Task requirements →
(a) From the comment thread, reproduce the passage from "6. Terri Hughes" up to and including "you very much!!".
(b) Decide whether each statement agrees with the comment thread, answering yes or no and quoting the deciding words: (i) Irene Foss's son cut the new door to the same length as the old one. (ii) The reply to Irene Foss suggests a filler strip of a different wood species from the door. (iii) Katherine Love says her family can already feel a difference.

Selected extract →
◆ ◆ ◆ ◆ ◆ ◆ ◆



  4. Deb says:

    After seeing this, I realize that, even as more advanced DIYers, we’ve been doing this particular project all wrong.

    So thanks so much for the clear instructions. Can’t wait to apply them.

    1. You’re welcome Deb but I’m sure you have a ton of great ideas of your own.

      I can’t tell you how many projects I’ve messed up – I’d prefer not to count!!

      We all have to experiment to see what works best. Keep up your DIYing πŸ™‚

  5. Irene Foss says:

    A very long time ago, I’m embarrassed to say how long ago, I bought a pretty unfinished door for our front entry.

    My son measured the old door and then cut the new door to the same length. I sanded the door smooth on both sides then doing one side at a time I stained and then put several coats of polyurethane. It was beautiful and when my friends and family saw it all hung up they gave me lots of compliments. Which were accepted greedily by me. LOL Little did they notice my disapointment that the door is too short. So for a very long time I have been pushing a rug up against it to stop the drafts of cold air. After watching your video I finally had an idea of what to do for a fix. How about if a strip of molding in the thickness needed to fill the gap was added and some weather stripping added onto the strip of molding to stop the cold drafts of air. Would that work and can you please give me your advice please?

    1. It sounds like a beautiful door Irene.

      How big is your gap?

      You may be able to get away with just adding a door sweep. There are several that work very well.

      But if your gap is pretty substantial I think you have a good plan in place. You could tack a filler strip to the bottom then paint or stain it to match the door.

      Make sure to get the same species of wood as your door so that the stain looks the same. Then polyurethane all sides, including the bottom.

      This prevents the filler from expanding and contracting (and also limits the ability of the door to start closing improperly).

      But let me know the size of your gap πŸ˜‰

  6. Terri Hughes says:

    Thanks so much for your great tips!

    1. You’re super welcome Terri. I hope they help you πŸ˜‰

  7. Katherine Love says:

    THANK YOU!!! Followed your step by step direction and had both doors done in no time flat!! My family can ALREADY feel a difference, without the draft and the insects crawling in to get warm our family will be much happier and warmer this winter!! And our heating bill won’t give Mom and Dad a STROKE when it comes!! Thank you very much!!

◆ ◆ ◆ ◆ ◆ ◆ ◆

[Records excerpted from a collection]
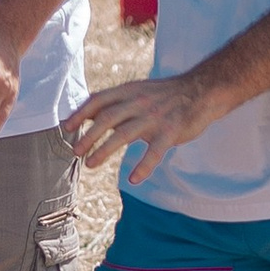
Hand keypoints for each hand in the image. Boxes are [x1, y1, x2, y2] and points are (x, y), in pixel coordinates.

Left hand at [62, 71, 217, 180]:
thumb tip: (86, 114)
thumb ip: (114, 102)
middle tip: (75, 152)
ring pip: (124, 135)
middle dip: (89, 136)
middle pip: (107, 119)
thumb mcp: (137, 91)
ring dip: (104, 151)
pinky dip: (143, 166)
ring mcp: (154, 117)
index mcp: (129, 91)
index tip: (67, 127)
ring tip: (91, 164)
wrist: (201, 91)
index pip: (99, 100)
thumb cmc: (164, 95)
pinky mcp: (170, 132)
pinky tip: (133, 179)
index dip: (81, 113)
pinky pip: (154, 152)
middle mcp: (139, 102)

◆ ◆ ◆ ◆ ◆ ◆ ◆

Outputs in order →
(a)
6. Terri Hughes says:

    Thanks so much for your great tips!

    1. You’re super welcome Terri. I hope they help you πŸ˜‰

  7. Katherine Love says:

    THANK YOU!!! Followed your step by step direction and had both doors done in no time flat!! My family can ALREADY feel a difference, without the draft and the insects crawling in to get warm our family will be much happier and warmer this winter!! And our heating bill won’t give Mom and Dad a STROKE when it comes!! Thank you very much!!

(b)
(i) Yes: "My son measured the old door and then cut the new door to the same length."
(ii) No: "Make sure to get the same species of wood as your door so that the stain looks the same."
(iii) Yes: "My family can ALREADY feel a difference"